Ecco, di questa doppia velocità, ma se vogliamo anche tripla considerando altre realtà, il governo non potrà non tener conto. Draghi, soprattutto ora, dovrà prendere per mano sindaci e governatori di Regione e portarli verso un punto comune di congiunzione. Esercizio arduo, ma non impossibile. Perché se Palazzo Chigi i compiti a casa li ha fatti, relativamente al Pnrr, il risultato non può essere vanificato dall’incapacità di alcuni sindaci e dall’atavico procedere in dissolvenza di un pezzo del Paese. Mai come ora il treno deve essere con i vagoni agganciati.
“L’impegno preso in Next Generation Eu non riguarda solo gli investimenti ma anche le riforme: le due cose possono e devono andare insieme, per tempistica e cambiare il Paese in profondità. Non vogliamo fare solo recovery ma trasformare il Paese anche per rendere più resiliente“, afferma il ministro delle Infrastrutture e delle mobilità sostenibili, Enrico Giovannini. Ed è esattamente quello che ci aspettiamo dal governo.

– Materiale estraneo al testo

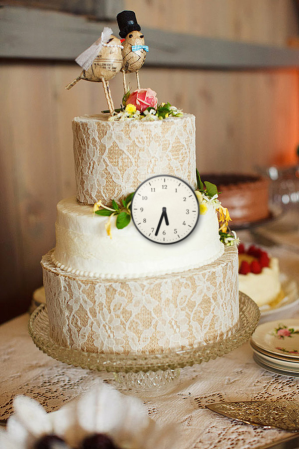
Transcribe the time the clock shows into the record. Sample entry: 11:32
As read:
5:33
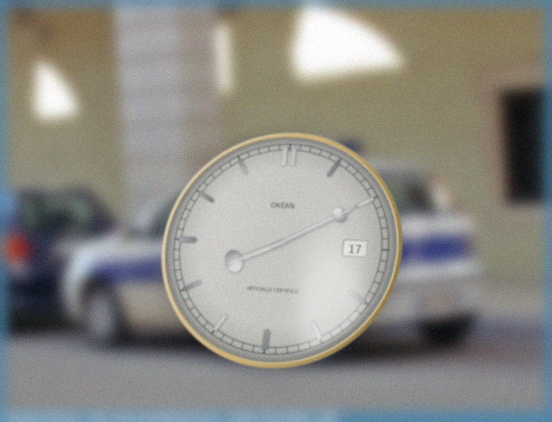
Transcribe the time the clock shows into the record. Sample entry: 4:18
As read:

E, comunque, vada a finire diamo atto al capo dello Stato, Sergio Mattarella, di un fatto: “Non so se è stato fatto in qualche Ateneo ma, se così non fosse, sarebbe utile uno studio per approfondire le conseguenze dell’uso smisurato degli acronimi sul linguaggio e sulla facilità di comunicazione“. Chiaro il riferimento al Pnrr. Il presidente della Repubblica, poi, ha sottolineato di registrare positivamente “alcuni segni che emergono nel programma dove vi sono sei grandi missioni: il digitale, la transizione ecologica, la mobilita sostenibile, gli aspetti sociali del lavoro e la sanità. Una riguarda l’università e la scuola con l’obiettivo di accrescere l’offerta, di farne aumentare la qualità, di ampliarla anche con risorse rilevanti. Perché è indispensabile il ruolo delle università per far crescere nel nostro Paese il livello culturale e il numero dei laureati”. La speranza, ovviamente, è che ciò avvenga realmente. In tutto il Paese.